Although, I think his world was significantly more sophisticated than mine. Sometimes, if I stared long enough, I would catch my dad, with one hand firmly pressed on the wheel, sketching equations into the air with his other hand. I would often try to decode what he was writing on his air-blackboard. When I was younger, I’d try to see if I could spot any numbers. As I grew older, I’d look out for variables, or plot points on a graph.
I never got anywhere.
Conversely, in my world, I would restlessly bounce my legs as I explored the subtleties of the new episode of “Keeping Up with The Kardashians.” In my world, I would internally sing: “99 bottles of beer on the wall, 99 bottles of beer!” While my dad thought about quantum and nano and lab, I would push the limits of how far I could lean my seat back before he would say: “Chloe. Sit up please.”
So, when I started to drive, I vowed that I would practice the anti-scientist method of transportation. My car is boisterous and lively. As I drive nervously under the speed limit, there is a constant stream of chatter. There is gossip. There is Taylor Swift. Even driving alone, I talk to myself.
My car is somewhat like my life at Yale. I am consumed by my classes, and life outside of class is just an extension of the seminar table. I discuss books and music and people and places. And I do it constantly. I’m surprised I haven’t lost my voice yet.
When you talk to humanities people, they tell you that they’re brilliant with their big words and sweeping hand gestures. “In some senses, yes,” they say. “In others, no,” they retort. They mention dualities and juxtapositions, and they all have glasses with striking frames. Scientists don’t need all of that. In my mind, all scientists are like my dad. Brilliant, but in a self-contained kind of way. Endearingly odd. They all wear the same five shirts and have unkempt hair and they live in a distant world that does not seem to resemble any world that I know.
College does not take kindly to the scientist’s ethos. Part of what it means to be a first year is to try and make your new friends understand your own world. Part of what it means to be a humanities major is to show people that this world has insight. But in making this world constantly available, it loses its singularity. And it’s kind of exhausting.
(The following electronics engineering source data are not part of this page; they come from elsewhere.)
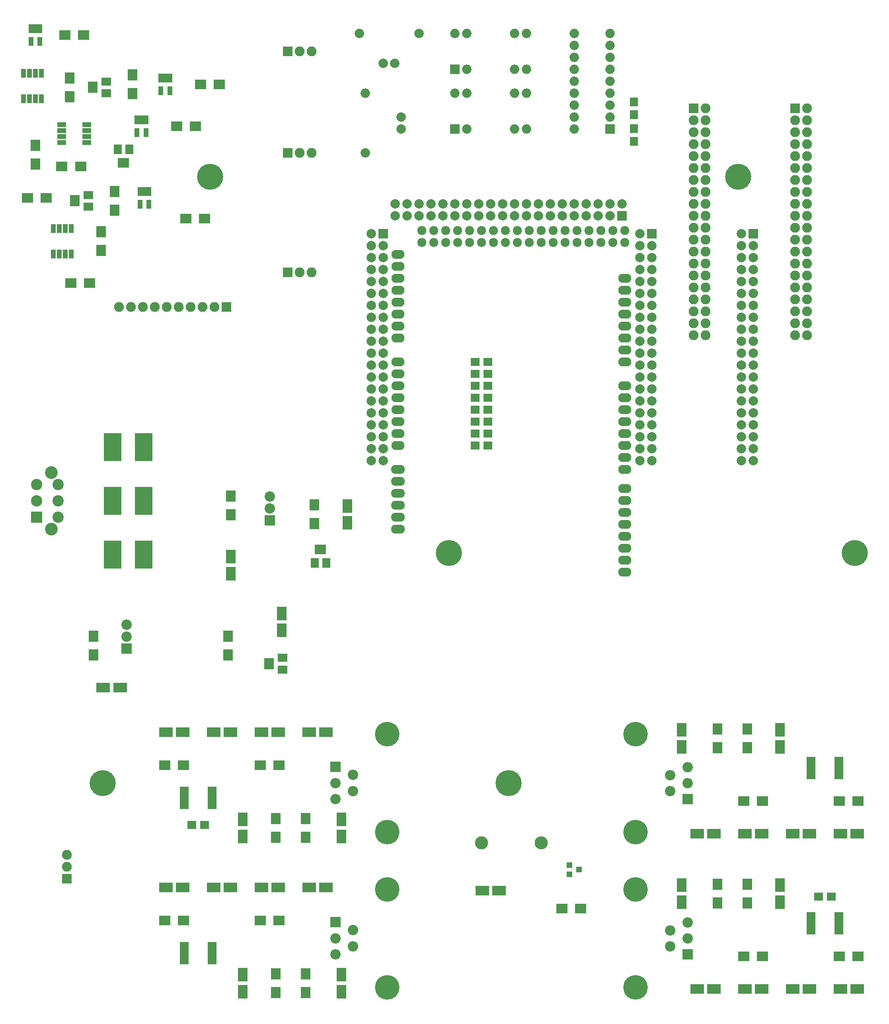
<source format=gbr>
G04 #@! TF.FileFunction,Soldermask,Top*
%FSLAX46Y46*%
G04 Gerber Fmt 4.6, Leading zero omitted, Abs format (unit mm)*
G04 Created by KiCad (PCBNEW 4.0.6) date 07/21/17 01:23:25*
%MOMM*%
%LPD*%
G01*
G04 APERTURE LIST*
%ADD10C,0.100000*%
%ADD11O,2.800000X1.924000*%
%ADD12O,2.940000X1.924000*%
%ADD13C,1.924000*%
%ADD14R,2.000200X2.000200*%
%ADD15C,2.000200*%
%ADD16R,2.100000X2.100000*%
%ADD17O,2.100000X2.100000*%
%ADD18C,5.539994*%
%ADD19C,5.539740*%
%ADD20R,3.702000X5.988000*%
%ADD21C,2.700000*%
%ADD22R,2.400000X2.400000*%
%ADD23C,2.400000*%
%ADD24C,2.000000*%
%ADD25R,3.000000X2.000000*%
%ADD26R,2.000000X3.000000*%
%ADD27R,1.300000X1.200000*%
%ADD28R,1.700000X1.900000*%
%ADD29R,1.900000X1.700000*%
%ADD30R,2.400000X2.100000*%
%ADD31R,2.100000X2.400000*%
%ADD32O,2.000000X2.000000*%
%ADD33C,2.800000*%
%ADD34O,2.800000X2.800000*%
%ADD35R,2.200000X2.200000*%
%ADD36O,2.200000X2.200000*%
%ADD37R,2.000000X2.000000*%
%ADD38R,1.050000X1.960000*%
%ADD39R,1.000000X1.950000*%
%ADD40R,1.950000X1.000000*%
%ADD41R,2.400000X2.000000*%
%ADD42R,2.000000X2.400000*%
%ADD43R,1.850000X0.850000*%
%ADD44C,5.226000*%
%ADD45R,2.000000X1.700000*%
%ADD46R,1.700000X2.000000*%
G04 APERTURE END LIST*
D10*
D11*
X144145000Y-92075000D03*
X144145000Y-89535000D03*
X144145000Y-86995000D03*
X144145000Y-84455000D03*
X144145000Y-81915000D03*
X144145000Y-79375000D03*
X144145000Y-76835000D03*
X144145000Y-74295000D03*
X95885000Y-69215000D03*
X95885000Y-71755000D03*
X95885000Y-74295000D03*
X95885000Y-76835000D03*
X95885000Y-86995000D03*
X95885000Y-92075000D03*
X95885000Y-94615000D03*
X95885000Y-84455000D03*
X95885000Y-81915000D03*
X95885000Y-79375000D03*
X95885000Y-97155000D03*
X95885000Y-99695000D03*
X95885000Y-102235000D03*
X95885000Y-109855000D03*
X95885000Y-107315000D03*
X95885000Y-104775000D03*
D12*
X95885000Y-114935000D03*
X95885000Y-117475000D03*
X95885000Y-120015000D03*
X95885000Y-125095000D03*
X95885000Y-127635000D03*
D11*
X144145000Y-97155000D03*
X144145000Y-99695000D03*
X144145000Y-102235000D03*
X144145000Y-104775000D03*
X144145000Y-107315000D03*
X144145000Y-109855000D03*
X144145000Y-112395000D03*
X144145000Y-114935000D03*
X144145000Y-118999000D03*
X144145000Y-121539000D03*
X144145000Y-124079000D03*
X144145000Y-126619000D03*
X144145000Y-129159000D03*
X144145000Y-131699000D03*
X144145000Y-134239000D03*
X144145000Y-136779000D03*
D12*
X95885000Y-122555000D03*
D13*
X141605000Y-66675000D03*
X141605000Y-64135000D03*
X139065000Y-66675000D03*
X139065000Y-64135000D03*
X136525000Y-66675000D03*
X136525000Y-64135000D03*
X133985000Y-66675000D03*
X133985000Y-64135000D03*
X144145000Y-66675000D03*
X144145000Y-64135000D03*
X131445000Y-64135000D03*
X131445000Y-66675000D03*
X128905000Y-66675000D03*
X128905000Y-64135000D03*
X126365000Y-66675000D03*
X126365000Y-64135000D03*
X123825000Y-66675000D03*
X123825000Y-64135000D03*
X121285000Y-66675000D03*
X121285000Y-64135000D03*
X118745000Y-66675000D03*
X118745000Y-64135000D03*
X116205000Y-66675000D03*
X116205000Y-64135000D03*
X113665000Y-66675000D03*
X113665000Y-64135000D03*
X111125000Y-66675000D03*
X111125000Y-64135000D03*
X108585000Y-66675000D03*
X108585000Y-64135000D03*
X106045000Y-66675000D03*
X106045000Y-64135000D03*
X103505000Y-66675000D03*
X103505000Y-64135000D03*
X100965000Y-66675000D03*
X100965000Y-64135000D03*
D14*
X92710000Y-64770000D03*
D15*
X90170000Y-64770000D03*
X92710000Y-67310000D03*
X90170000Y-67310000D03*
X92710000Y-69850000D03*
X90170000Y-69850000D03*
X92710000Y-72390000D03*
X90170000Y-72390000D03*
X92710000Y-74930000D03*
X90170000Y-74930000D03*
X92710000Y-77470000D03*
X90170000Y-77470000D03*
X92710000Y-80010000D03*
X90170000Y-80010000D03*
X92710000Y-82550000D03*
X90170000Y-82550000D03*
X92710000Y-85090000D03*
X90170000Y-85090000D03*
X92710000Y-87630000D03*
X90170000Y-87630000D03*
X92710000Y-90170000D03*
X90170000Y-90170000D03*
X92710000Y-92710000D03*
X90170000Y-92710000D03*
X92710000Y-95250000D03*
X90170000Y-95250000D03*
X92710000Y-97790000D03*
X90170000Y-97790000D03*
X92710000Y-100330000D03*
X90170000Y-100330000D03*
X92710000Y-102870000D03*
X90170000Y-102870000D03*
X92710000Y-105410000D03*
X90170000Y-105410000D03*
X92710000Y-107950000D03*
X90170000Y-107950000D03*
X92710000Y-110490000D03*
X90170000Y-110490000D03*
X92710000Y-113030000D03*
X90170000Y-113030000D03*
D14*
X143510000Y-60960000D03*
D15*
X143510000Y-58420000D03*
X140970000Y-60960000D03*
X140970000Y-58420000D03*
X138430000Y-60960000D03*
X138430000Y-58420000D03*
X135890000Y-60960000D03*
X135890000Y-58420000D03*
X133350000Y-60960000D03*
X133350000Y-58420000D03*
X130810000Y-60960000D03*
X130810000Y-58420000D03*
X128270000Y-60960000D03*
X128270000Y-58420000D03*
X125730000Y-60960000D03*
X125730000Y-58420000D03*
X123190000Y-60960000D03*
X123190000Y-58420000D03*
X120650000Y-60960000D03*
X120650000Y-58420000D03*
X118110000Y-60960000D03*
X118110000Y-58420000D03*
X115570000Y-60960000D03*
X115570000Y-58420000D03*
X113030000Y-60960000D03*
X113030000Y-58420000D03*
X110490000Y-60960000D03*
X110490000Y-58420000D03*
X107950000Y-60960000D03*
X107950000Y-58420000D03*
X105410000Y-60960000D03*
X105410000Y-58420000D03*
X102870000Y-60960000D03*
X102870000Y-58420000D03*
X100330000Y-60960000D03*
X100330000Y-58420000D03*
X97790000Y-60960000D03*
X97790000Y-58420000D03*
X95250000Y-60960000D03*
X95250000Y-58420000D03*
D14*
X149860000Y-64770000D03*
D15*
X147320000Y-64770000D03*
X149860000Y-67310000D03*
X147320000Y-67310000D03*
X149860000Y-69850000D03*
X147320000Y-69850000D03*
X149860000Y-72390000D03*
X147320000Y-72390000D03*
X149860000Y-74930000D03*
X147320000Y-74930000D03*
X149860000Y-77470000D03*
X147320000Y-77470000D03*
X149860000Y-80010000D03*
X147320000Y-80010000D03*
X149860000Y-82550000D03*
X147320000Y-82550000D03*
X149860000Y-85090000D03*
X147320000Y-85090000D03*
X149860000Y-87630000D03*
X147320000Y-87630000D03*
X149860000Y-90170000D03*
X147320000Y-90170000D03*
X149860000Y-92710000D03*
X147320000Y-92710000D03*
X149860000Y-95250000D03*
X147320000Y-95250000D03*
X149860000Y-97790000D03*
X147320000Y-97790000D03*
X149860000Y-100330000D03*
X147320000Y-100330000D03*
X149860000Y-102870000D03*
X147320000Y-102870000D03*
X149860000Y-105410000D03*
X147320000Y-105410000D03*
X149860000Y-107950000D03*
X147320000Y-107950000D03*
X149860000Y-110490000D03*
X147320000Y-110490000D03*
X149860000Y-113030000D03*
X147320000Y-113030000D03*
D14*
X171450000Y-64770000D03*
D15*
X168910000Y-64770000D03*
X171450000Y-67310000D03*
X168910000Y-67310000D03*
X171450000Y-69850000D03*
X168910000Y-69850000D03*
X171450000Y-72390000D03*
X168910000Y-72390000D03*
X171450000Y-74930000D03*
X168910000Y-74930000D03*
X171450000Y-77470000D03*
X168910000Y-77470000D03*
X171450000Y-80010000D03*
X168910000Y-80010000D03*
X171450000Y-82550000D03*
X168910000Y-82550000D03*
X171450000Y-85090000D03*
X168910000Y-85090000D03*
X171450000Y-87630000D03*
X168910000Y-87630000D03*
X171450000Y-90170000D03*
X168910000Y-90170000D03*
X171450000Y-92710000D03*
X168910000Y-92710000D03*
X171450000Y-95250000D03*
X168910000Y-95250000D03*
X171450000Y-97790000D03*
X168910000Y-97790000D03*
X171450000Y-100330000D03*
X168910000Y-100330000D03*
X171450000Y-102870000D03*
X168910000Y-102870000D03*
X171450000Y-105410000D03*
X168910000Y-105410000D03*
X171450000Y-107950000D03*
X168910000Y-107950000D03*
X171450000Y-110490000D03*
X168910000Y-110490000D03*
X171450000Y-113030000D03*
X168910000Y-113030000D03*
D16*
X72390000Y-47625000D03*
D17*
X74930000Y-47625000D03*
X77470000Y-47625000D03*
D16*
X158750000Y-38100000D03*
D17*
X161290000Y-38100000D03*
X158750000Y-40640000D03*
X161290000Y-40640000D03*
X158750000Y-43180000D03*
X161290000Y-43180000D03*
X158750000Y-45720000D03*
X161290000Y-45720000D03*
X158750000Y-48260000D03*
X161290000Y-48260000D03*
X158750000Y-50800000D03*
X161290000Y-50800000D03*
X158750000Y-53340000D03*
X161290000Y-53340000D03*
X158750000Y-55880000D03*
X161290000Y-55880000D03*
X158750000Y-58420000D03*
X161290000Y-58420000D03*
X158750000Y-60960000D03*
X161290000Y-60960000D03*
X158750000Y-63500000D03*
X161290000Y-63500000D03*
X158750000Y-66040000D03*
X161290000Y-66040000D03*
X158750000Y-68580000D03*
X161290000Y-68580000D03*
X158750000Y-71120000D03*
X161290000Y-71120000D03*
X158750000Y-73660000D03*
X161290000Y-73660000D03*
X158750000Y-76200000D03*
X161290000Y-76200000D03*
X158750000Y-78740000D03*
X161290000Y-78740000D03*
X158750000Y-81280000D03*
X161290000Y-81280000D03*
X158750000Y-83820000D03*
X161290000Y-83820000D03*
X158750000Y-86360000D03*
X161290000Y-86360000D03*
D18*
X119380000Y-181610000D03*
D19*
X33020000Y-181610000D03*
D20*
X41719500Y-133032500D03*
X35115500Y-133032500D03*
D21*
X22152500Y-127602500D03*
D22*
X18972500Y-125102500D03*
D23*
X18972500Y-121602500D03*
X18972500Y-118102500D03*
X23572500Y-125102500D03*
X23572500Y-121602500D03*
X23572500Y-118102500D03*
D21*
X22152500Y-115602500D03*
D24*
X96520000Y-40005000D03*
X96520000Y-42505000D03*
X92710000Y-28575000D03*
X95210000Y-28575000D03*
D25*
X70380000Y-170815000D03*
X66780000Y-170815000D03*
D26*
X62865000Y-192935000D03*
X62865000Y-189335000D03*
D25*
X50060000Y-170815000D03*
X46460000Y-170815000D03*
X70380000Y-203835000D03*
X66780000Y-203835000D03*
D26*
X62865000Y-225955000D03*
X62865000Y-222355000D03*
D25*
X50060000Y-203835000D03*
X46460000Y-203835000D03*
X56620000Y-203835000D03*
X60220000Y-203835000D03*
X56620000Y-170815000D03*
X60220000Y-170815000D03*
D26*
X83820000Y-192935000D03*
X83820000Y-189335000D03*
D25*
X80540000Y-170815000D03*
X76940000Y-170815000D03*
D26*
X83820000Y-225955000D03*
X83820000Y-222355000D03*
D25*
X80540000Y-203835000D03*
X76940000Y-203835000D03*
X169650000Y-225425000D03*
X173250000Y-225425000D03*
D26*
X177165000Y-203305000D03*
X177165000Y-206905000D03*
D25*
X189970000Y-225425000D03*
X193570000Y-225425000D03*
X169650000Y-192405000D03*
X173250000Y-192405000D03*
D26*
X177165000Y-170285000D03*
X177165000Y-173885000D03*
D25*
X189970000Y-192405000D03*
X193570000Y-192405000D03*
X183410000Y-192405000D03*
X179810000Y-192405000D03*
X183410000Y-225425000D03*
X179810000Y-225425000D03*
D26*
X156210000Y-203305000D03*
X156210000Y-206905000D03*
D25*
X159490000Y-225425000D03*
X163090000Y-225425000D03*
D26*
X156210000Y-170285000D03*
X156210000Y-173885000D03*
D25*
X159490000Y-192405000D03*
X163090000Y-192405000D03*
D26*
X60325000Y-137055000D03*
X60325000Y-133455000D03*
D25*
X33125000Y-161290000D03*
X36725000Y-161290000D03*
D26*
X85090000Y-122660000D03*
X85090000Y-126260000D03*
X71120000Y-149120000D03*
X71120000Y-145520000D03*
D25*
X113770000Y-204470000D03*
X117370000Y-204470000D03*
D16*
X59372500Y-80327500D03*
D17*
X56832500Y-80327500D03*
X54292500Y-80327500D03*
X51752500Y-80327500D03*
X49212500Y-80327500D03*
X46672500Y-80327500D03*
X44132500Y-80327500D03*
X41592500Y-80327500D03*
X39052500Y-80327500D03*
X36512500Y-80327500D03*
D16*
X25400000Y-201930000D03*
D17*
X25400000Y-199390000D03*
X25400000Y-196850000D03*
D27*
X132350000Y-199075000D03*
X132350000Y-200975000D03*
X134350000Y-200025000D03*
D28*
X146050000Y-45165000D03*
X146050000Y-42465000D03*
X146050000Y-36750000D03*
X146050000Y-39450000D03*
D29*
X112315000Y-109855000D03*
X115015000Y-109855000D03*
X112315000Y-104775000D03*
X115015000Y-104775000D03*
X112315000Y-99695000D03*
X115015000Y-99695000D03*
X112315000Y-94615000D03*
X115015000Y-94615000D03*
X112315000Y-107315000D03*
X115015000Y-107315000D03*
X112315000Y-102235000D03*
X115015000Y-102235000D03*
X112315000Y-97155000D03*
X115015000Y-97155000D03*
X112315000Y-92075000D03*
X115015000Y-92075000D03*
D30*
X48800000Y-41910000D03*
X52800000Y-41910000D03*
X24987500Y-22542500D03*
X28987500Y-22542500D03*
X24352500Y-50482500D03*
X28352500Y-50482500D03*
D31*
X18732500Y-45942500D03*
X18732500Y-49942500D03*
D30*
X53880000Y-33020000D03*
X57880000Y-33020000D03*
D31*
X39370000Y-35020000D03*
X39370000Y-31020000D03*
D24*
X88900000Y-47625000D03*
D32*
X88900000Y-34925000D03*
D24*
X100330000Y-22225000D03*
D32*
X87630000Y-22225000D03*
D29*
X51990000Y-190500000D03*
X54690000Y-190500000D03*
D31*
X76200000Y-189135000D03*
X76200000Y-193135000D03*
X76200000Y-222155000D03*
X76200000Y-226155000D03*
D29*
X188040000Y-205740000D03*
X185340000Y-205740000D03*
D31*
X163830000Y-174085000D03*
X163830000Y-170085000D03*
X163830000Y-207105000D03*
X163830000Y-203105000D03*
X78105000Y-122460000D03*
X78105000Y-126460000D03*
X59690000Y-154400000D03*
X59690000Y-150400000D03*
D30*
X130715000Y-208280000D03*
X134715000Y-208280000D03*
D31*
X26035000Y-31655000D03*
X26035000Y-35655000D03*
D30*
X50705000Y-61595000D03*
X54705000Y-61595000D03*
D31*
X35560000Y-55785000D03*
X35560000Y-59785000D03*
D30*
X17050000Y-57150000D03*
X21050000Y-57150000D03*
D31*
X32702500Y-68357500D03*
X32702500Y-64357500D03*
D30*
X26257500Y-75247500D03*
X30257500Y-75247500D03*
D33*
X113665000Y-194310000D03*
D34*
X126365000Y-194310000D03*
D35*
X68580000Y-125730000D03*
D36*
X68580000Y-123190000D03*
X68580000Y-120650000D03*
D35*
X38100000Y-153035000D03*
D36*
X38100000Y-150495000D03*
X38100000Y-147955000D03*
D37*
X140970000Y-42545000D03*
D32*
X133350000Y-22225000D03*
X140970000Y-40005000D03*
X133350000Y-24765000D03*
X140970000Y-37465000D03*
X133350000Y-27305000D03*
X140970000Y-34925000D03*
X133350000Y-29845000D03*
X140970000Y-32385000D03*
X133350000Y-32385000D03*
X140970000Y-29845000D03*
X133350000Y-34925000D03*
X140970000Y-27305000D03*
X133350000Y-37465000D03*
X140970000Y-24765000D03*
X133350000Y-40005000D03*
X140970000Y-22225000D03*
X133350000Y-42545000D03*
D37*
X107950000Y-42545000D03*
D32*
X123190000Y-34925000D03*
X110490000Y-42545000D03*
X120650000Y-34925000D03*
X120650000Y-42545000D03*
X110490000Y-34925000D03*
X123190000Y-42545000D03*
X107950000Y-34925000D03*
D37*
X107950000Y-29845000D03*
D32*
X123190000Y-22225000D03*
X110490000Y-29845000D03*
X120650000Y-22225000D03*
X120650000Y-29845000D03*
X110490000Y-22225000D03*
X123190000Y-29845000D03*
X107950000Y-22225000D03*
D38*
X42225000Y-40560000D03*
X41275000Y-40560000D03*
X40325000Y-40560000D03*
X40325000Y-43260000D03*
X42225000Y-43260000D03*
X19682500Y-21192500D03*
X18732500Y-21192500D03*
X17782500Y-21192500D03*
X17782500Y-23892500D03*
X19682500Y-23892500D03*
D39*
X20002500Y-30637500D03*
X18732500Y-30637500D03*
X17462500Y-30637500D03*
X16192500Y-30637500D03*
X16192500Y-36037500D03*
X17462500Y-36037500D03*
X18732500Y-36037500D03*
X20002500Y-36037500D03*
D40*
X29687500Y-45402500D03*
X29687500Y-44132500D03*
X29687500Y-42862500D03*
X29687500Y-41592500D03*
X24287500Y-41592500D03*
X24287500Y-42862500D03*
X24287500Y-44132500D03*
X24287500Y-45402500D03*
D38*
X47305000Y-31670000D03*
X46355000Y-31670000D03*
X45405000Y-31670000D03*
X45405000Y-34370000D03*
X47305000Y-34370000D03*
X42860000Y-55800000D03*
X41910000Y-55800000D03*
X40960000Y-55800000D03*
X40960000Y-58500000D03*
X42860000Y-58500000D03*
D39*
X26352500Y-63657500D03*
X25082500Y-63657500D03*
X23812500Y-63657500D03*
X22542500Y-63657500D03*
X22542500Y-69057500D03*
X23812500Y-69057500D03*
X25082500Y-69057500D03*
X26352500Y-69057500D03*
D41*
X70580000Y-177800000D03*
X66580000Y-177800000D03*
D42*
X69850000Y-189135000D03*
X69850000Y-193135000D03*
D41*
X50260000Y-177800000D03*
X46260000Y-177800000D03*
X70580000Y-210820000D03*
X66580000Y-210820000D03*
D42*
X69850000Y-222155000D03*
X69850000Y-226155000D03*
D41*
X169450000Y-218440000D03*
X173450000Y-218440000D03*
D42*
X170180000Y-207105000D03*
X170180000Y-203105000D03*
D41*
X189770000Y-218440000D03*
X193770000Y-218440000D03*
X169450000Y-185420000D03*
X173450000Y-185420000D03*
D42*
X170180000Y-174085000D03*
X170180000Y-170085000D03*
D41*
X189770000Y-185420000D03*
X193770000Y-185420000D03*
D42*
X60325000Y-120555000D03*
X60325000Y-124555000D03*
X31115000Y-154400000D03*
X31115000Y-150400000D03*
D41*
X50260000Y-210820000D03*
X46260000Y-210820000D03*
D16*
X72390000Y-73025000D03*
D17*
X74930000Y-73025000D03*
X77470000Y-73025000D03*
D16*
X72390000Y-26035000D03*
D17*
X74930000Y-26035000D03*
X77470000Y-26035000D03*
D16*
X180340000Y-38100000D03*
D17*
X182880000Y-38100000D03*
X180340000Y-40640000D03*
X182880000Y-40640000D03*
X180340000Y-43180000D03*
X182880000Y-43180000D03*
X180340000Y-45720000D03*
X182880000Y-45720000D03*
X180340000Y-48260000D03*
X182880000Y-48260000D03*
X180340000Y-50800000D03*
X182880000Y-50800000D03*
X180340000Y-53340000D03*
X182880000Y-53340000D03*
X180340000Y-55880000D03*
X182880000Y-55880000D03*
X180340000Y-58420000D03*
X182880000Y-58420000D03*
X180340000Y-60960000D03*
X182880000Y-60960000D03*
X180340000Y-63500000D03*
X182880000Y-63500000D03*
X180340000Y-66040000D03*
X182880000Y-66040000D03*
X180340000Y-68580000D03*
X182880000Y-68580000D03*
X180340000Y-71120000D03*
X182880000Y-71120000D03*
X180340000Y-73660000D03*
X182880000Y-73660000D03*
X180340000Y-76200000D03*
X182880000Y-76200000D03*
X180340000Y-78740000D03*
X182880000Y-78740000D03*
X180340000Y-81280000D03*
X182880000Y-81280000D03*
X180340000Y-83820000D03*
X182880000Y-83820000D03*
X180340000Y-86360000D03*
X182880000Y-86360000D03*
D43*
X56290000Y-219755000D03*
X56290000Y-219105000D03*
X56290000Y-218455000D03*
X56290000Y-217805000D03*
X56290000Y-217155000D03*
X56290000Y-216505000D03*
X56290000Y-215855000D03*
X50390000Y-215855000D03*
X50390000Y-216505000D03*
X50390000Y-217155000D03*
X50390000Y-217805000D03*
X50390000Y-218455000D03*
X50390000Y-219105000D03*
X50390000Y-219755000D03*
X56290000Y-186735000D03*
X56290000Y-186085000D03*
X56290000Y-185435000D03*
X56290000Y-184785000D03*
X56290000Y-184135000D03*
X56290000Y-183485000D03*
X56290000Y-182835000D03*
X50390000Y-182835000D03*
X50390000Y-183485000D03*
X50390000Y-184135000D03*
X50390000Y-184785000D03*
X50390000Y-185435000D03*
X50390000Y-186085000D03*
X50390000Y-186735000D03*
X183740000Y-176485000D03*
X183740000Y-177135000D03*
X183740000Y-177785000D03*
X183740000Y-178435000D03*
X183740000Y-179085000D03*
X183740000Y-179735000D03*
X183740000Y-180385000D03*
X189640000Y-180385000D03*
X189640000Y-179735000D03*
X189640000Y-179085000D03*
X189640000Y-178435000D03*
X189640000Y-177785000D03*
X189640000Y-177135000D03*
X189640000Y-176485000D03*
X183740000Y-209505000D03*
X183740000Y-210155000D03*
X183740000Y-210805000D03*
X183740000Y-211455000D03*
X183740000Y-212105000D03*
X183740000Y-212755000D03*
X183740000Y-213405000D03*
X189640000Y-213405000D03*
X189640000Y-212755000D03*
X189640000Y-212105000D03*
X189640000Y-211455000D03*
X189640000Y-210805000D03*
X189640000Y-210155000D03*
X189640000Y-209505000D03*
D18*
X168275000Y-52705000D03*
X55880000Y-52705000D03*
X193040000Y-132715000D03*
D19*
X106680000Y-132715000D03*
D20*
X41719500Y-121602500D03*
X35115500Y-121602500D03*
X41719500Y-110172500D03*
X35115500Y-110172500D03*
D35*
X82550000Y-178181000D03*
D36*
X86250000Y-179881000D03*
X82550000Y-181581000D03*
X86250000Y-183281000D03*
X82550000Y-184981000D03*
D44*
X93599000Y-171196000D03*
X93599000Y-192024000D03*
D35*
X82550000Y-211201000D03*
D36*
X86250000Y-212901000D03*
X82550000Y-214601000D03*
X86250000Y-216301000D03*
X82550000Y-218001000D03*
D44*
X93599000Y-204216000D03*
X93599000Y-225044000D03*
D35*
X157480000Y-218059000D03*
D36*
X153780000Y-216359000D03*
X157480000Y-214659000D03*
X153780000Y-212959000D03*
X157480000Y-211259000D03*
D44*
X146431000Y-225044000D03*
X146431000Y-204216000D03*
D35*
X157480000Y-185039000D03*
D36*
X153780000Y-183339000D03*
X157480000Y-181639000D03*
X153780000Y-179939000D03*
X157480000Y-178239000D03*
D44*
X146431000Y-192024000D03*
X146431000Y-171196000D03*
D45*
X71300000Y-154960000D03*
X71300000Y-157460000D03*
D42*
X68400000Y-156210000D03*
D46*
X80625000Y-134800000D03*
X78125000Y-134800000D03*
D41*
X79375000Y-131900000D03*
D45*
X30025000Y-56535000D03*
X30025000Y-59035000D03*
D42*
X27125000Y-57785000D03*
D46*
X36215000Y-46810000D03*
X38715000Y-46810000D03*
D41*
X37465000Y-49710000D03*
D45*
X33835000Y-32405000D03*
X33835000Y-34905000D03*
D42*
X30935000Y-33655000D03*
M02*

</source>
In some sense — see what I did there — maybe I have lost my voice. I have lost the voice that no one else gets to hear, the one that is single-handedly capable of running through every single banality that there is to know. At college, this voice is a luxury — and an important one. I will never conjure equations into the air, and I will surely never let my hair get that spiky, but maybe, I’ll try being quiet for a little while.